The agreement received a mixed response from industry bodies, investors and NGOs.

Eurosif welcomed the inclusion of financial institutions in due diligence requirements but expressed regrets that it was confined to the upstream value chain. “This de facto excludes services provided towards clients, meaning investments, loans and insurance activities towards. We hope this can remedied during the review foreseen in the text.”

Victoria Lidén, senior sustainability analyst at Storebrand Asset Management, said the manager had supported the full inclusion of the financial sector.

“Due diligence throughout the value chain, using a risk-based approach in line with international standards, enables us to manage risks and adverse impacts more efficiently in our portfolio,” she told RI. “We note that many investors, including ourselves, already today dedicate significant resources to due diligence processes in accordance with international standards.”

It is regrettable that the finance sector will be largely exempted for now, Lidén added. “Due diligence requirements should apply to all sectors, as investors can play a crucial role in influencing their investee companies.”

Isabella Ritter, EU policy officer at ShareAction, said: “Despite strong support from financial sector representatives and civil society, EU policymakers, due to the Council’s pressure, chose to exempt financial institutions from due diligence requirements when offering financial services to their clients. This grants financial institutions a free pass to neglect human rights and environmental harms.”  

She continued: “The exclusion of due diligence rules for financial institutions on their clients’ activities, confining them solely to the review clause at a later stage, strikes a discordant note. The financial sector will only have to check whether there are human rights and environmental harms in their own operations.” 

But Victor Van Hoorn, managing director and head of Brussels office at ICI Global, said he was glad that EU policymakers had excluded investment activities from the CSDDD.

“This acknowledges that a more thoughtful approach to these is needed than the proposal that was on the table. It also recognises the diversity of financial institutions and activities, some of which are not based on contractual arrangements.”

Mandatory transition plans

Provisions around transition plans made it into the agreement, and these were broadly welcomed and seen as strong.

Corporates and financial institutions will have to set emissions reduction targets and implement plans to transition their business to align with the 1.5C temperature goal.

For organisations with more than 1,000 employees, management “will receive financial benefits for implementing the plan”. 
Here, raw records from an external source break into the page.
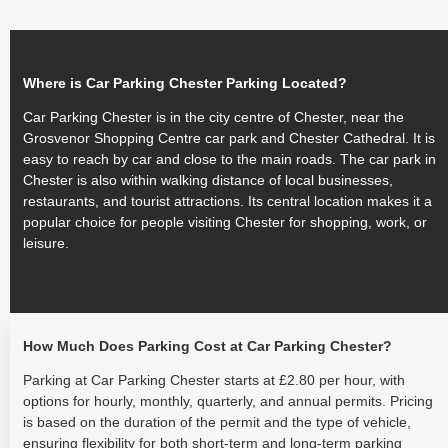
Where is Car Parking Chester Parking Located?
Car Parking Chester is in the city centre of Chester, near the
Grosvenor Shopping Centre car park and Chester Cathedral. It is
easy to reach by car and close to the main roads. The car park in
Chester is also within walking distance of local businesses,
restaurants, and tourist attractions. Its central location makes it a
popular choice for people visiting Chester for shopping, work, or
leisure.
How Much Does Parking Cost at Car Parking Chester?
Parking at Car Parking Chester starts at £2.80 per hour, with
options for hourly, monthly, quarterly, and annual permits. Pricing
is based on the duration of the permit and the type of vehicle,
ensuring flexibility for both short-term and long-term parking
Speaking to RI, Richard Gardiner, head of EU policy at the World Benchmarking Alliance, said: “This law will override current voluntary net-zero pledges, which have largely failed, and fast track the sector to align with the Paris Agreement. After the debacle at COP28, this is good news in a bleak week. 

Ritter agreed. “The mandatory adoption of transition plans by financial institutions is a definite high note, emphasising their key role in fighting climate change,” she said.
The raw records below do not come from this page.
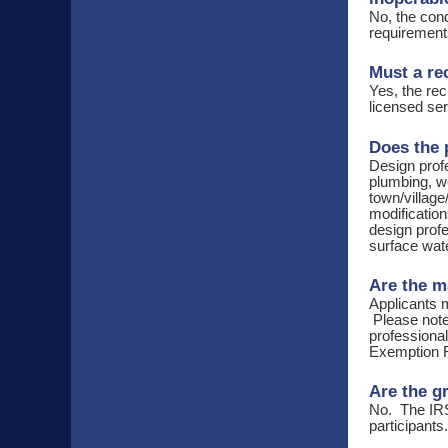
No, the cond
requirements
Must a re
Yes, the rec
licensed ser
Does the 
Design profe
plumbing, we
town/village
modification
design profe
surface wat
Are the m
Applicants m
Please note 
professiona
Exemption 
Are the g
No. The IRS
participant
“Article 15’s transition plan provisions, which require the setting of time-bound targets and their implementation, will establish a coherent framework, compelling financial actors to take their climate pledges more seriously.” 

Gardiner added that the directive “gives national supervisors real teeth”. They will be able to launch inspections and investigations and impose penalties on non-compliant companies, including “naming and shaming” and fines of up to 5 percent of their net worldwide turnover. 

“It’s hard to imagine that any compliance officers will not take this extremely serious and this threat should help drive a high level of compliance,” said Gardiner. 

The agreed draft law now needs to be formally approved by the legal affairs committee and the parliament as a whole, as well as by EU member states, before it can enter into force. 

“These crucial decisions are anticipated in the early months of 2024, ahead of the European elections. It is critical that EU lawmakers and EU member states do not bring down the EU’s first corporate accountability law in the final steps,” said Ritter.